What you should see: ChatGPT replies with a 2-sentence brand summary. If it sounds right, you're ready to write.
Troubleshooting: If the summary seems off, add more detail to the voice or audience description and ask it to try again.
Tell ChatGPT the specific campaign details:
Campaign brief:
- Type: [promotional / educational / re-engagement / seasonal]
- Offer: [exact offer, e.g., "20% off all footwear, expires Sunday at midnight"]
- Audience: [which segment, e.g., "customers who haven't purchased in 90 days"]
- Goal: [primary action, e.g., "click to product page"]
- Tone for this campaign: [any special tone notes, e.g., "more urgent than usual"]
Ask for subject lines before body copy — they set the tone for everything else:
Generate 10 subject line variants for this campaign. Cover these angles:
- Urgency (2 variants)
- Benefit-led (2 variants)
- Curiosity (2 variants)
- Social proof or scarcity (2 variants)
- Question format (2 variants)
Keep each under 50 characters. No clickbait.
What you should see: 10 numbered subject line options. Review them and pick your top 2-3 for A/B testing.

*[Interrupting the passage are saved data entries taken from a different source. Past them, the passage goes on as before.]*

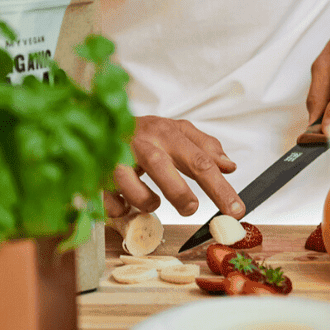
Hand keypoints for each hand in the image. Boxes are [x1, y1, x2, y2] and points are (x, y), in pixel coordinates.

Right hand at [104, 115, 244, 218]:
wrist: (100, 119)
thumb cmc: (145, 132)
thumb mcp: (178, 132)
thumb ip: (205, 147)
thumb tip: (230, 166)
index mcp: (167, 133)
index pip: (200, 161)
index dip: (220, 188)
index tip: (236, 210)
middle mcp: (142, 142)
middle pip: (162, 167)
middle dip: (179, 193)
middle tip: (191, 208)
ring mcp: (115, 156)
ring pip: (128, 182)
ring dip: (144, 200)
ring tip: (153, 204)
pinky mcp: (94, 171)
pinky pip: (106, 197)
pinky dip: (118, 207)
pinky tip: (123, 206)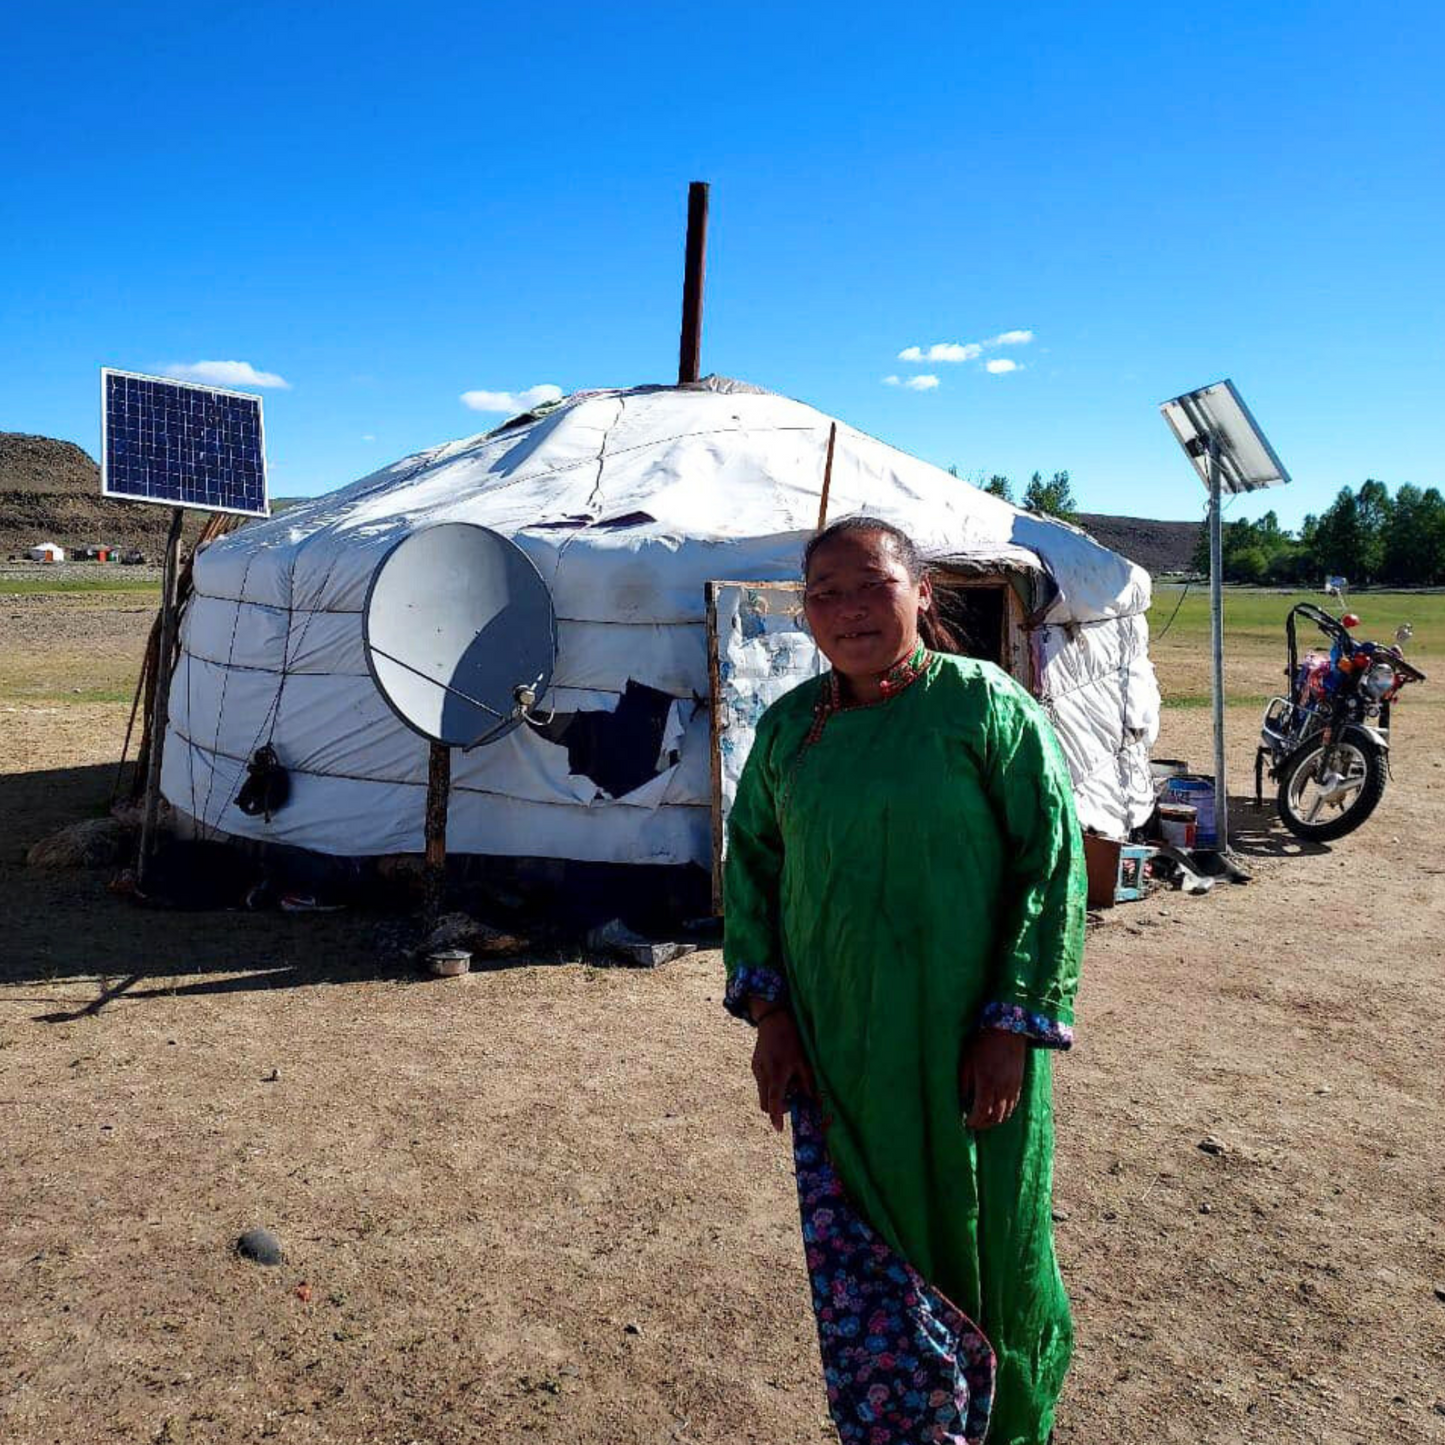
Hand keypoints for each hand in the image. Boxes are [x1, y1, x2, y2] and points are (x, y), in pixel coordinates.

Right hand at [750, 1010, 815, 1131]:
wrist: (772, 1020)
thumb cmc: (792, 1039)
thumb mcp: (803, 1060)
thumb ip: (807, 1082)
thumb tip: (813, 1100)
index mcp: (777, 1074)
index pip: (774, 1102)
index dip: (776, 1117)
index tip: (779, 1129)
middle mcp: (763, 1074)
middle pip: (765, 1103)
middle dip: (776, 1107)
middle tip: (790, 1100)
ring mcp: (757, 1070)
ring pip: (762, 1093)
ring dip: (774, 1095)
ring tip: (787, 1081)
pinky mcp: (754, 1065)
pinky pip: (762, 1082)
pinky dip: (770, 1084)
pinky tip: (780, 1071)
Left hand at [960, 1030, 1026, 1129]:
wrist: (1008, 1030)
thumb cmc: (983, 1043)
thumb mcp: (967, 1061)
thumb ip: (965, 1083)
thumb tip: (963, 1100)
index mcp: (987, 1084)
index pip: (982, 1112)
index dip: (974, 1121)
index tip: (966, 1123)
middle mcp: (1002, 1089)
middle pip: (995, 1117)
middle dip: (984, 1124)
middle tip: (974, 1124)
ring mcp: (1013, 1087)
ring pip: (1006, 1114)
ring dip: (995, 1120)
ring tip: (984, 1119)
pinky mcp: (1019, 1084)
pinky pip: (1014, 1105)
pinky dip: (1005, 1112)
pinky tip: (997, 1110)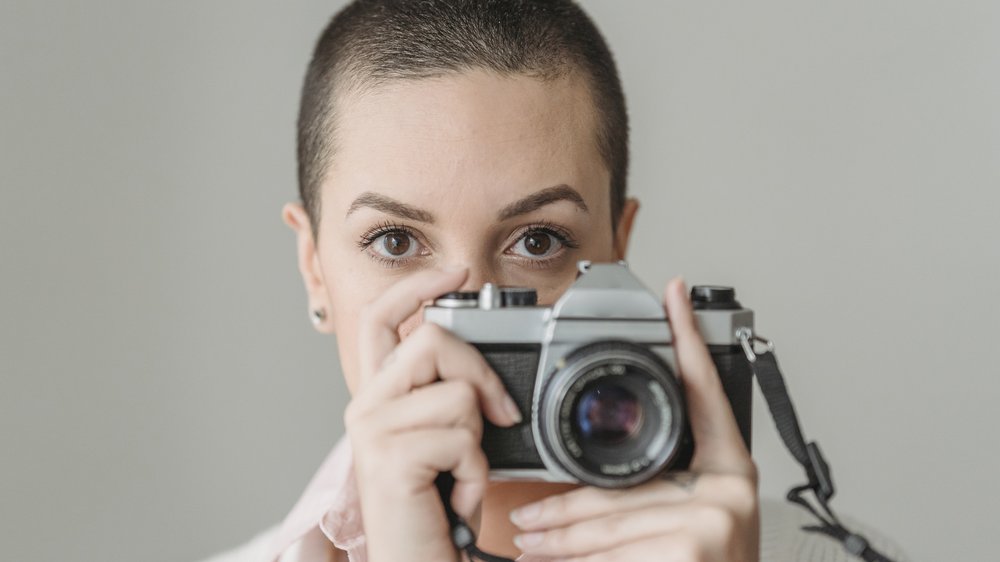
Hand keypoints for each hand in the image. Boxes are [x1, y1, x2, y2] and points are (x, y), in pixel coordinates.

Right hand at [344, 268, 521, 561]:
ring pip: (456, 393)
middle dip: (479, 374)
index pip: (380, 319)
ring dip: (477, 440)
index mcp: (378, 395)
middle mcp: (366, 406)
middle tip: (497, 416)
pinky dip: (476, 472)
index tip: (456, 272)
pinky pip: (462, 437)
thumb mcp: (446, 439)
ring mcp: (372, 430)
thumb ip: (450, 395)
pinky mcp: (390, 458)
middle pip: (432, 341)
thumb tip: (481, 370)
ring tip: (460, 472)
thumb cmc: (436, 507)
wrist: (418, 561)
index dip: (416, 287)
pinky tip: (458, 495)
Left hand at [508, 278, 759, 561]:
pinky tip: (550, 559)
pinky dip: (578, 559)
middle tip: (525, 516)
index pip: (706, 395)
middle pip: (624, 482)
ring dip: (559, 537)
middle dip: (566, 508)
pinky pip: (615, 547)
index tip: (676, 295)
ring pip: (610, 519)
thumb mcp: (682, 533)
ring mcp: (716, 518)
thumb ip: (651, 501)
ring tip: (526, 543)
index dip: (689, 342)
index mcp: (730, 474)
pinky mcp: (695, 543)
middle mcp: (731, 490)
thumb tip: (578, 495)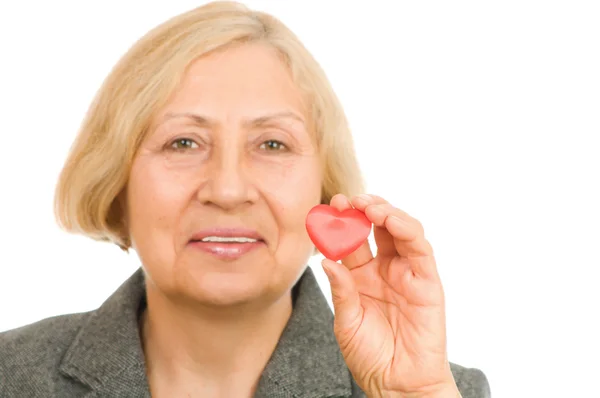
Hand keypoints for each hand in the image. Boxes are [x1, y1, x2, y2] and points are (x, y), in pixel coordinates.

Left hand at [321, 194, 458, 396]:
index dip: (342, 221)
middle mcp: (385, 269)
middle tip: (347, 200)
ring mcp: (407, 273)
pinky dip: (406, 230)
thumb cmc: (370, 356)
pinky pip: (420, 249)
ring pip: (401, 231)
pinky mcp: (427, 281)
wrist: (397, 384)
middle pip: (377, 228)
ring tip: (367, 205)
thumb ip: (341, 290)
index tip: (330, 205)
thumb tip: (325, 260)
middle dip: (363, 208)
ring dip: (386, 212)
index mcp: (362, 276)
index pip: (353, 240)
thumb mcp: (347, 322)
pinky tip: (389, 220)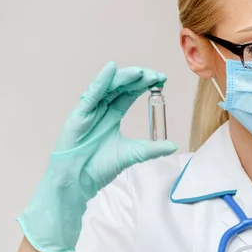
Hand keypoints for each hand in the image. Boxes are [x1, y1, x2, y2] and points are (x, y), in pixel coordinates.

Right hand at [18, 62, 177, 251]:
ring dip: (124, 78)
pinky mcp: (78, 115)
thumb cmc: (100, 167)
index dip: (144, 85)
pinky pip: (91, 95)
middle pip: (120, 88)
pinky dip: (101, 81)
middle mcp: (100, 110)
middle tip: (156, 75)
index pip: (129, 94)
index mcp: (112, 116)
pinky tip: (111, 69)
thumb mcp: (133, 154)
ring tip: (141, 72)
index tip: (161, 80)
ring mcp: (89, 111)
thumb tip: (173, 145)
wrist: (79, 182)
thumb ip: (152, 148)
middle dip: (138, 79)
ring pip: (108, 88)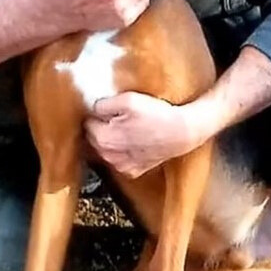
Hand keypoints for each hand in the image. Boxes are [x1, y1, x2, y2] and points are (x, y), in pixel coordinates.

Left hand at [83, 92, 207, 178]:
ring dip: (110, 140)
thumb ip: (103, 104)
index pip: (87, 123)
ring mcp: (121, 166)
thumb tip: (92, 108)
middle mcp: (109, 156)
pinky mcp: (134, 170)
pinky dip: (122, 152)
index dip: (96, 114)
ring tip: (127, 128)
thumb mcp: (128, 100)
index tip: (106, 109)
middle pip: (93, 138)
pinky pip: (119, 160)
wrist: (183, 132)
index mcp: (103, 138)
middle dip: (100, 128)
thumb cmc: (157, 115)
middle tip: (117, 117)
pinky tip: (133, 142)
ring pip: (105, 151)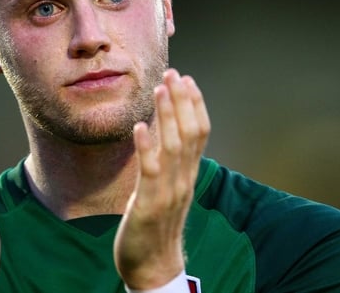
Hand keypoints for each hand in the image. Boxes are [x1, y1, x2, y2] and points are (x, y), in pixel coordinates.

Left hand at [113, 69, 210, 288]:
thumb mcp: (167, 188)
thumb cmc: (156, 225)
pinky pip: (150, 172)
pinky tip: (140, 126)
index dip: (195, 104)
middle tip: (174, 73)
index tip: (186, 79)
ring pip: (174, 147)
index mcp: (188, 175)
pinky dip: (146, 147)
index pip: (200, 133)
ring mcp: (168, 192)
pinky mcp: (149, 205)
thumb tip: (163, 131)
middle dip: (182, 101)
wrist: (153, 266)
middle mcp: (183, 180)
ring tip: (160, 89)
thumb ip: (168, 162)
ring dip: (167, 115)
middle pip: (190, 133)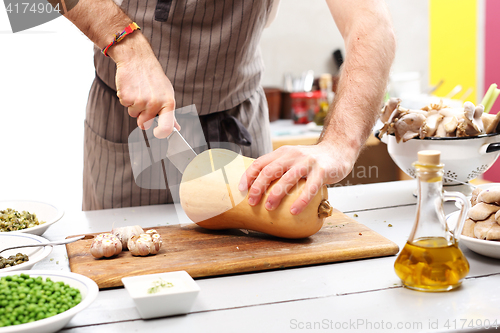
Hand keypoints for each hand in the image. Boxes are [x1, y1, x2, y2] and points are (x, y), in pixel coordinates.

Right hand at [111, 34, 179, 137]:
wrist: (137, 59)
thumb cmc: (154, 78)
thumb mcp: (167, 93)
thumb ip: (170, 113)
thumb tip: (176, 128)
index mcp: (168, 103)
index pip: (167, 128)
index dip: (161, 134)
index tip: (157, 132)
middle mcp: (155, 103)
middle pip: (144, 124)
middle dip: (142, 116)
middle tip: (145, 100)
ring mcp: (140, 101)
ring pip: (134, 115)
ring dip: (134, 106)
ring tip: (139, 91)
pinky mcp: (126, 97)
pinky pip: (125, 106)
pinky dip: (126, 99)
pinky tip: (132, 88)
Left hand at [238, 142, 356, 214]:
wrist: (338, 150)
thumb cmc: (311, 160)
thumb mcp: (292, 158)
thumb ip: (278, 168)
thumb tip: (258, 189)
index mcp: (282, 153)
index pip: (260, 162)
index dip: (248, 176)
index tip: (240, 190)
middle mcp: (293, 155)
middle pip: (270, 170)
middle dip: (258, 187)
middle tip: (252, 202)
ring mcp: (307, 162)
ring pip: (288, 178)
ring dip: (276, 194)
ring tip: (269, 208)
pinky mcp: (322, 171)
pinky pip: (310, 188)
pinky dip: (300, 201)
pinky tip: (293, 211)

Write preview text for these 3 subject lines: [paste your top 3].
Each preview text should: complement the subject line without repeating it, be under 90 characters, and create additional curiosity or context.
Now write the email body copy for the subject line: "[your chosen subject line]"
Structure:
- Opening hook (1-2 sentences — connects to the subject line)
- Value statement (what's in it for them)
- Offer details (clear and scannable — use bullet points if there are multiple elements)
- CTA button text (3-5 words)
- Sign-off
Keep it under 150 words. Mobile-first — short paragraphs, no walls of text.
What you should see: A full email draft with the structure you requested.
If the draft needs adjustment, use these follow-up prompts:
1. Welcome email hook:
Write an opening hook for a welcome email to someone who just subscribed to [brand]. They signed up via [signup source]. The first line should make them feel like joining was the right decision. Under 2 sentences.
2. Sale announcement:
Write a promotional email for a [% off] sale on [product category] at [brand]. Sale ends [date]. Audience: [segment]. Goal: click to shop page. Under 150 words, mobile-first structure, clear CTA.
3. Educational email:
Write a value-driven email about [topic] for our audience of [audience]. Goal: build trust and demonstrate expertise, not sell directly. Include 3 practical tips. End with a soft CTA to [related content or product].
4. Win-back first email:
Write the first email in a win-back sequence for [brand] subscribers who haven't engaged in 90 days. Warm, not desperate tone. Remind them why they signed up. No discount yet — save that for email 2.
5. Post-purchase cross-sell:
Write a post-purchase email for someone who just bought [product] from [brand]. Recommend [complementary product] naturally. Make the recommendation feel helpful, not pushy. Under 120 words.